Another issue was that the algorithm learned to conflate toxic comments with nontoxic comments that contained words related to gender, sexual orientation, religion or disability. For example, one user reported that simple neutral sentences such as “I am a gay black woman” or “I am a woman who is deaf” resulted in high toxicity scores, while “I am a man” resulted in a low score.

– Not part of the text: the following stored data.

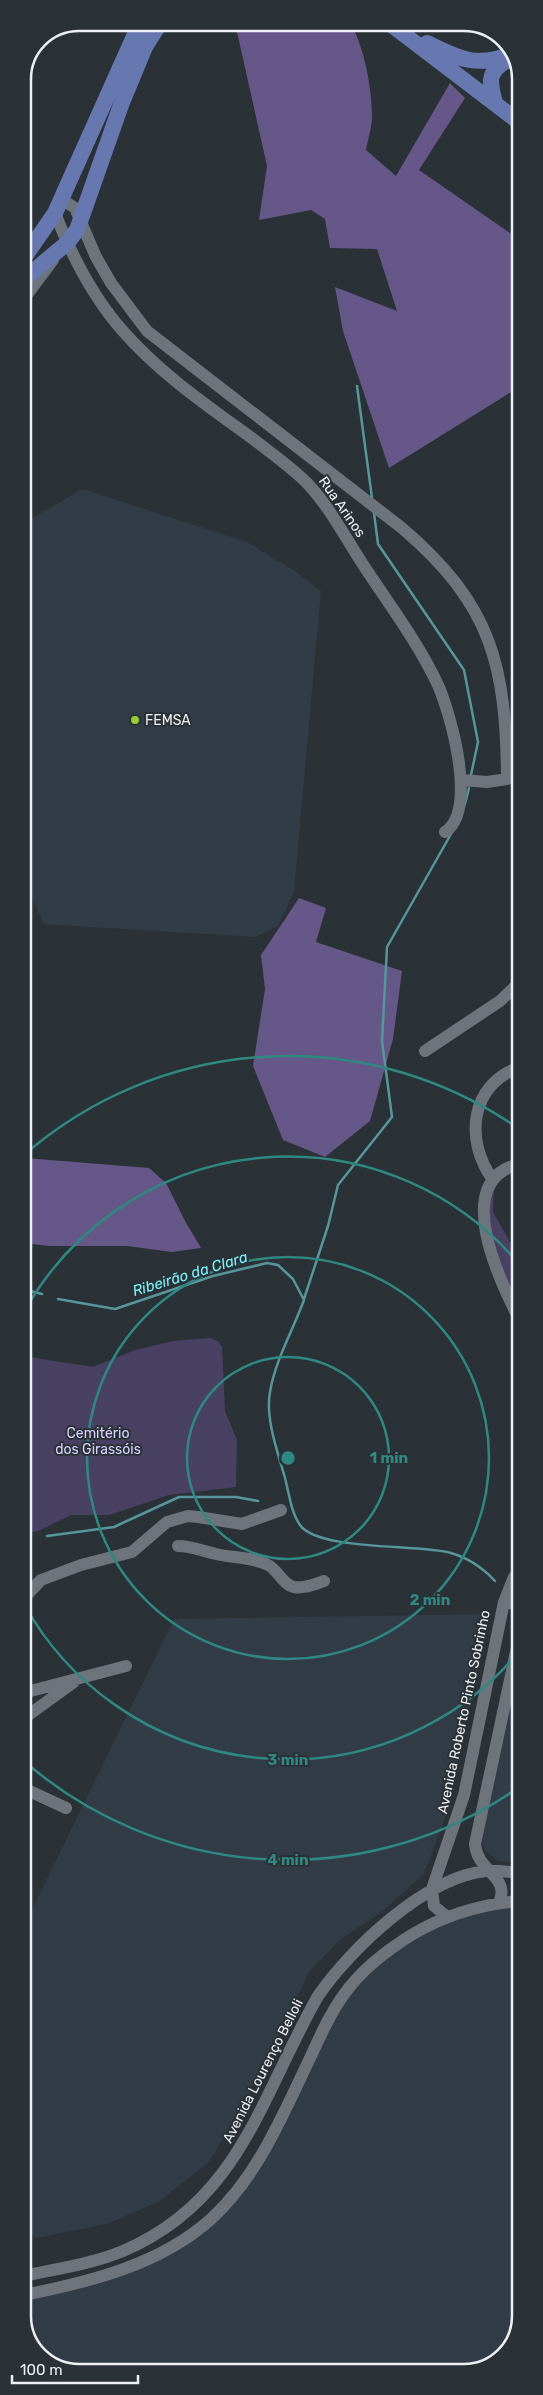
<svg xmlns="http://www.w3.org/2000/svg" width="543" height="2395" font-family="Rubik,sans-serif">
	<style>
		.built { fill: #313c47 }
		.green { fill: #494162 }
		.forest { fill: #655889 }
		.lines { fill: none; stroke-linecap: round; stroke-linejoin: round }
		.stream { stroke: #57969b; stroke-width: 2.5 }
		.minor { stroke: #6d747c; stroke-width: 12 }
		.major { stroke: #6777af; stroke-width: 16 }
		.ring { fill: none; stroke: #308882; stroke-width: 2.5 }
		.poi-dot { fill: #99cb36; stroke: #2a3137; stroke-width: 2 }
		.labels { text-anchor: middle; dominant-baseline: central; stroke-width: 4; stroke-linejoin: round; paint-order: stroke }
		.street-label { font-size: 14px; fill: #ecf0f5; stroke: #2a3137 }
		.poi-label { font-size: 14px; fill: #ecf0f5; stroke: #2a3137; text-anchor: start }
		.park-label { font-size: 14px; fill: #d9cffe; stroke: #2a3137 }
		.water-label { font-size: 15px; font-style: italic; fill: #7bf3f8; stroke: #2a3137 }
		.rim { fill: none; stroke: #ecf0f5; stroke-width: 2.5 }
		.centre { fill: #308882; stroke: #2a3137; stroke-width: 2.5 }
		.ring-label { font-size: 15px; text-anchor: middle; font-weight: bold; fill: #308882; stroke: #2a3137; stroke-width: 4; stroke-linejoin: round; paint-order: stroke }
	</style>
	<rect width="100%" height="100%" fill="#2a3137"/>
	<path class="built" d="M83,489L247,542L295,571L321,591L294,892L278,926L255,937L44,924L23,878V527L35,516Z
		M490,1614L447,1813L424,1874L383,1911L341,1939L309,1972L249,2095L209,2162L158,2202L107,2224L37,2238L23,2231V1928L174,1619Z
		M520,1651V1863L498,1861L486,1852L480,1837Z
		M520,1905V2316L507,2353L474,2371L72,2372L39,2356L24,2326V2297L83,2285L211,2224L250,2182L322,2037L351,1991L388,1953L434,1925L485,1908Z"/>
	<path class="green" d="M494,1187L493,1212L520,1260V1308L494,1253L486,1221Z
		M210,1338L219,1342L222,1347L225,1411L237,1440L236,1487L169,1495L109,1515H71L38,1531L23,1534V1356L93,1367L135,1350L173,1341Z"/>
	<path class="forest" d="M235,23H350C364,45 372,89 372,116C372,127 368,139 366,150L396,176L450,83L465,98L419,170L520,240V398L513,391L389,468L343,331L335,287L397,311L377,249L330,248L325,219L311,210L259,220L267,166Z
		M299,898L326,908L316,942L402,971L393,1039L370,1121L325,1157L283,1140L253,1066L265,989L261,955Z
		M25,1158L149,1168L166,1183L185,1221L201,1248L172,1252L127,1246H50L23,1243V1165Z"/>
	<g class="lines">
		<path class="stream" d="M357,386L372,498
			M374,513L378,544L464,670L478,742L471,775
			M465,804L469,788
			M23,1289L42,1294
			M58,1299L115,1309L213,1276L267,1263L278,1265L293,1279L304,1300C293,1330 275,1361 270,1392C265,1418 278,1453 285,1478C289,1493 291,1512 300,1525C318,1551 419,1544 451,1553C468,1558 483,1568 495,1581
			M304,1299L328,1226L338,1185L392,1117L382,1041L387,947L451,834
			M47,1536L114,1527L179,1497H236L258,1501"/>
		<path class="minor" d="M61,199L75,208L96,257L111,283L147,331L402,528C492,605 506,665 507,779L487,782L462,780
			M55,213C71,254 92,296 122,330C159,373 208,406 253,439C271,453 291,467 307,483C329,506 345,537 362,563C388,603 418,642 438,685C451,715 478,810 445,832
			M23,300L53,260
			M425,1051L500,1001L520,982
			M520,1164C449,1179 501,1283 520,1321
			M493,1180C464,1140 470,1084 520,1067
			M178,1546C192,1546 202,1551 216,1554C232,1558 253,1557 268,1565C278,1570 283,1585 294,1587C304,1589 315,1584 324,1581
			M23,1599L41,1580L81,1565L132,1552L167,1522L188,1516L198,1517L242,1524L281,1510
			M504,1602L520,1605
			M23,1693L126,1666
			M23,1719L74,1682
			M23,1788L66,1808
			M499,1903C511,1876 477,1872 475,1844L520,1633
			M446,1916L434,1906L432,1889L464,1795L504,1602L514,1577L520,1571
			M24,2276C56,2269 92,2264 123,2251C240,2201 261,2096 318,1996C351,1948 426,1877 486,1871C497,1870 509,1872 520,1873
			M24,2295C89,2282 160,2265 211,2219C259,2175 283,2114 311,2056C321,2034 331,2012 345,1993C363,1968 387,1950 413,1934C447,1914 481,1904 520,1901"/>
		<path class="major" d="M389,23L519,122
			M427,43C459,59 477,68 512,54
			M495,103C489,80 487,72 509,59
			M23,259L55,213L140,23
			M23,280L67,243L77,230L121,105L145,47L160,23"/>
	</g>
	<g class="ring">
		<circle cx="288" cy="1458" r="101"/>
		<circle cx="288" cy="1458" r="201"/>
		<path d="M519 1652A302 302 0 0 1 24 1604M24 1312A302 302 0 0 1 519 1264"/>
		<path d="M519 1787A402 402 0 0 1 24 1761M24 1155A402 402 0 0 1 519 1129"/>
	</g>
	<circle class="poi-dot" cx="135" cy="720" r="5"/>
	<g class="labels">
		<g class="street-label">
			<text transform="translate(342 507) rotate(55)">Rua Arinos</text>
			<text transform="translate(464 1712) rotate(-78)">Avenida Roberto Pinto Sobrinho</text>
			<text transform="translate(263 2071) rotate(-63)">Avenida Lourenço Belloli</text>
		</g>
		<g class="poi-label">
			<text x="145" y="720">FEMSA</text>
		</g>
		<g class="park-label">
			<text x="98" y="1433">Cemitério<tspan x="98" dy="16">dos Girassóis</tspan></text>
		</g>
		<g class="water-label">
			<text transform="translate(190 1274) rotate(-17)">Ribeirão da Clara</text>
		</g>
	</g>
	<path d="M0 0H543V2395H0ZM79 31H464A48 48 0 0 1 512 79V2316A48 48 0 0 1 464 2364H79A48 48 0 0 1 31 2316V79A48 48 0 0 1 79 31Z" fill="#2a3137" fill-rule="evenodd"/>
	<path class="rim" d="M79 31H464A48 48 0 0 1 512 79V2316A48 48 0 0 1 464 2364H79A48 48 0 0 1 31 2316V79A48 48 0 0 1 79 31Z"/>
	<circle cx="288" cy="1458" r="8" class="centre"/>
	<g class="ring-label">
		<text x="389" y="1463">1 min</text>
		<text x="430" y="1605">2 min</text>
		<text x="288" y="1765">3 min</text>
		<text x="288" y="1865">4 min</text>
	</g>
	<path d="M12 2375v8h126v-8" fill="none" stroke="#ecf0f5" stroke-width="2.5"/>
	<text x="20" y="2375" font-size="15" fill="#ecf0f5" stroke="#2a3137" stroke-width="4" paint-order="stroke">100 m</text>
</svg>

Following these concerns, the Conversation AI team invited developers to train their own toxicity-detection algorithms and enter them into three competitions (one per year) hosted on Kaggle, a Google subsidiary known for its community of machine learning practitioners, public data sets and challenges. To help train the AI models, Conversation AI released two public data sets containing over one million toxic and non-toxic comments from Wikipedia and a service called Civil Comments. The comments were rated on toxicity by annotators, with a “Very Toxic” label indicating “a very hateful, aggressive, or disrespectful comment that is very likely to make you leave a discussion or give up on sharing your perspective,” and a “Toxic” label meaning “a rude, disrespectful, or unreasonable comment that is somewhat likely to make you leave a discussion or give up on sharing your perspective.” Some comments were seen by many more than 10 annotators (up to thousands), due to sampling and strategies used to enforce rater accuracy.

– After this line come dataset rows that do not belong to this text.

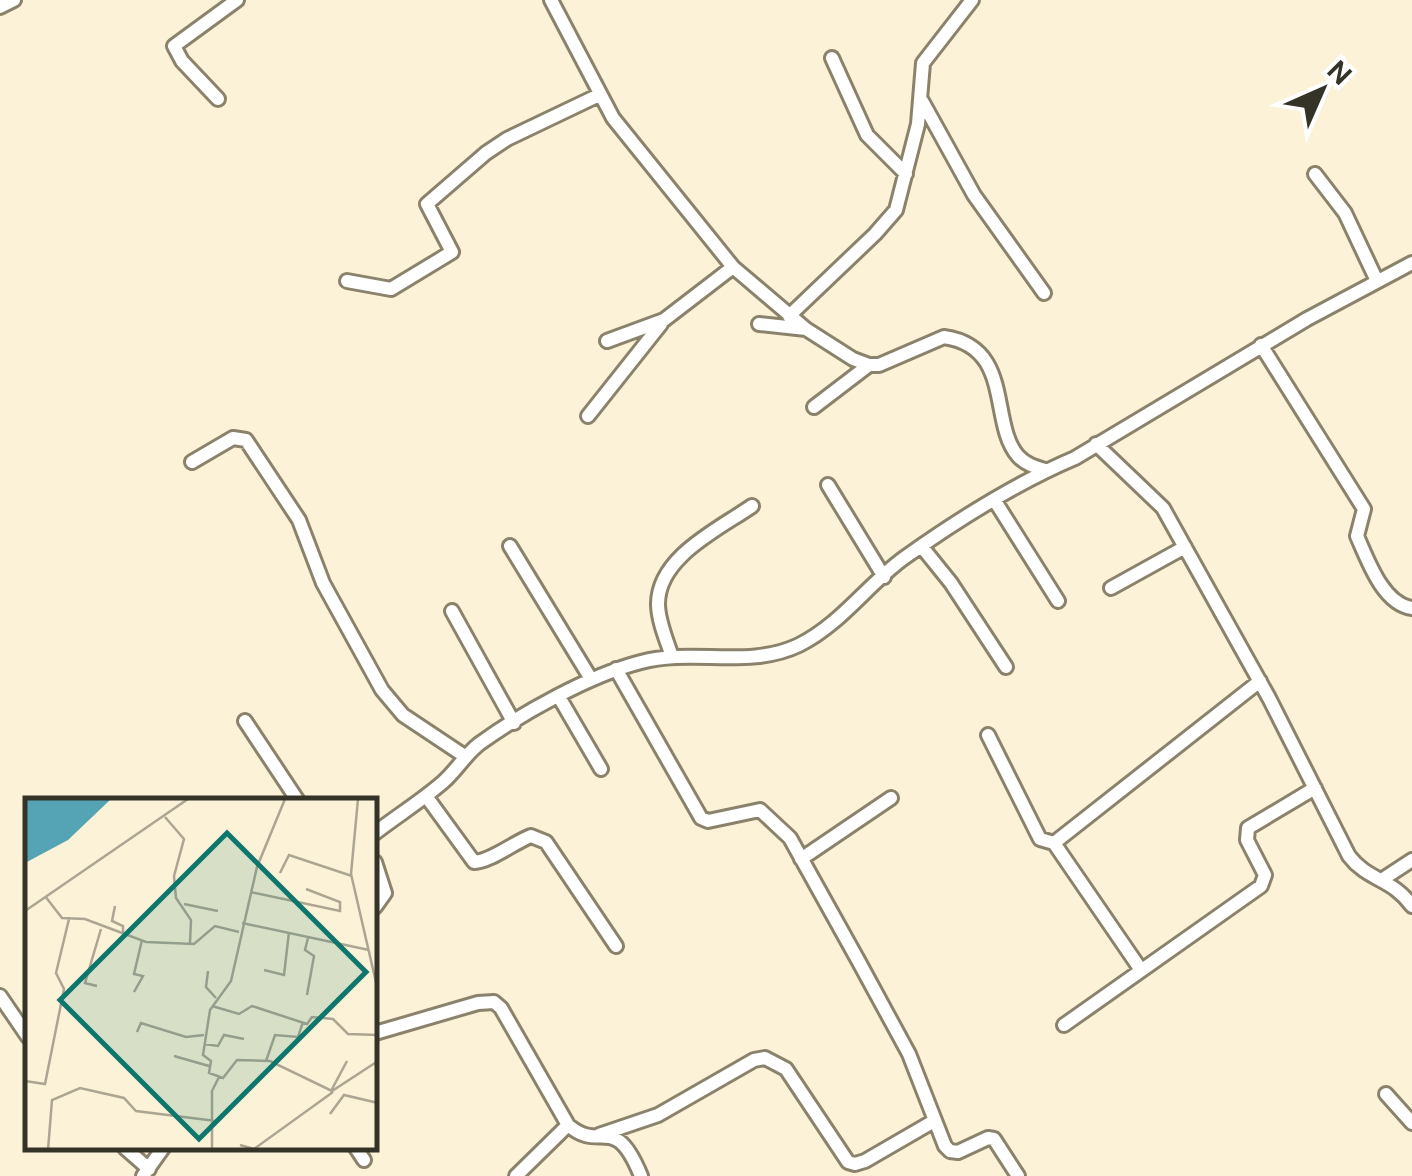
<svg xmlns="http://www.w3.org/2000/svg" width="1412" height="1176" viewBox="0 0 1412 1176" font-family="'DM Sans',sans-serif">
<rect width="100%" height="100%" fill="#fbf2d8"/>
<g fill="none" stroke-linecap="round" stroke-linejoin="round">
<defs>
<path id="street" d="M551,0l62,118 120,149 73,62 47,30 16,6h10l65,-28c70,10 45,86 74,119 7,8 17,11 27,14
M0,7l14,-7
M832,58l35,77 39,39
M218,99l-36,-38 -8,-15 63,-46
M922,101l52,94 70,98
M1315,174l30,39 32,68
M347,281l44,8 61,-37 -25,-48 59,-51 21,-14 92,-44
M789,316l86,-82 21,-24 22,-86 5,-61 49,-63
M759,324l47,5
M607,341l57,-21 69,-53
M1261,345l103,164 -7,27c11,25 26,68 55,72
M814,407l55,-42
M588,416l73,-92
M1096,444l67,64 106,190 80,158c19,25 43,22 63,50
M192,462l41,-24 13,2 53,80 24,63 59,107 21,25 63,42
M828,485l56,92
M995,501l63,100
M510,546l81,133
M922,547l29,36 55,84
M1111,588l74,-41
M452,611l62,112
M672,657c-5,-16 -14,-36 -14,-53 0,-47 61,-75 94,-98
M616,669l85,149 7,3 52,-11 30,28 69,124 50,92 36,92 5,5 8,1 30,-14 6,1 24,37
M559,697l42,72
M245,721l53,80
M988,735l52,104 14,4 206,-162
M426,796l48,66c17,-1 39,-19 57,-26l15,6 70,104
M375,833c22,-17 46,-32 67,-50 14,-12 23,-28 37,-39 43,-31 111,-69 162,-82 52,-14 108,7 158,-17 41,-20 69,-61 105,-87 52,-37 112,-75 171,-100l232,-139 105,-56
M1054,843l87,127
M801,859l90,-61
M375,862l10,31 -10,14
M1383,879l29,-19
M0,996l28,41
M1064,1025l197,-139 4,-11 -18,-35 1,-12 67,-40
M375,1033l103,-30 16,-1 7,6 67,117c33,29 46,-15 73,51
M1386,1094l26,29
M599,1135l59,-20 96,-55 11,-2 21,11 62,93 7,2 10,-3 69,-40
M125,1148l24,21
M356,1148l8,12
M143,1176l20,-28
M516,1176l52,-51"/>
</defs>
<!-- street casing -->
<use href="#street" stroke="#8a826b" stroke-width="18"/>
<!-- street -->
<use href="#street" stroke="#fff" stroke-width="12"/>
</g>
<!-- overview -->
<g transform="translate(25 798)">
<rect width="352" height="352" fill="#fbf2d8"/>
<path d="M0,1h86l-43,41 -43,23z" fill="#54a4b5"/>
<path fill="none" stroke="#aca592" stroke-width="2.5" d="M260,1l-28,68 -26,114 -21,29 -7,45 8,6 -2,12 14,5 14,-18 33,1 62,30 46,-30M333,1l-7,75 27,117M140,19l19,22 -10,37 2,22 15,22 -1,23M255,75l9,-18 63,21M225,94l90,19v-9l-34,-13M20,98l17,22 23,1 61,23 48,2 21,-18 24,6M159,106l34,7M90,108l-3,15 11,5v8M0,113l163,-112M217,125l127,27M239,172l20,5 5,-43M183,173l-2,16 10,11M72,188l-12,-3 16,-54M109,194l9,-16 -9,-2 8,-34M282,197l7,-39 -9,-6 3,-12M187,208l27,8 13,-8 55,18 5,-7 21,2 15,15 30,1M112,234l4,-9 45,14 18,-2M179,246l14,2 6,-11 20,4M149,258l35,10M241,263l9,-26 23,2 5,-15M0,283l20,3 19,-95 -8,-16 13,-54M306,293l16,-30M305,316l14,-19 34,8M215,347l14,4 79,-57M23,352l4,-50 28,-12 44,10 12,13 80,10M187,352v-59l7,-14"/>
<path fill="#0f766e" fill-opacity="0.15" stroke="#0f766e" stroke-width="5" d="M202,35l139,139 -167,167 -139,-139z"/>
<rect width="352" height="352" fill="none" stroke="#353228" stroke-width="5"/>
</g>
<!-- north arrow -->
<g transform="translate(1322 90) rotate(45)" stroke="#ffffff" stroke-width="8" paint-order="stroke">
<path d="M0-8L18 38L0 25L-18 38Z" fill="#353228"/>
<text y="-15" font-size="28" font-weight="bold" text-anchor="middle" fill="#353228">N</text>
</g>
</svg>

The goal of the first Jigsaw challenge was to build a multilabel toxic comment classification model with labels such as “toxic”, “severe toxic”, “threat”, “insult”, “obscene”, and “identity hate”. The second and third challenges focused on more specific limitations of their API: minimizing unintended bias towards pre-defined identity groups and training multilingual models on English-only data.

Although the challenges led to some clever ways of improving toxic language models, our team at Unitary, a content-moderation AI company, found none of the trained models had been released publicly.

For that reason, we decided to take inspiration from the best Kaggle solutions and train our own algorithms with the specific intent of releasing them publicly. To do so, we relied on existing “transformer” models for natural language processing, such as Google’s BERT. Many such models are accessible in an open-source transformers library.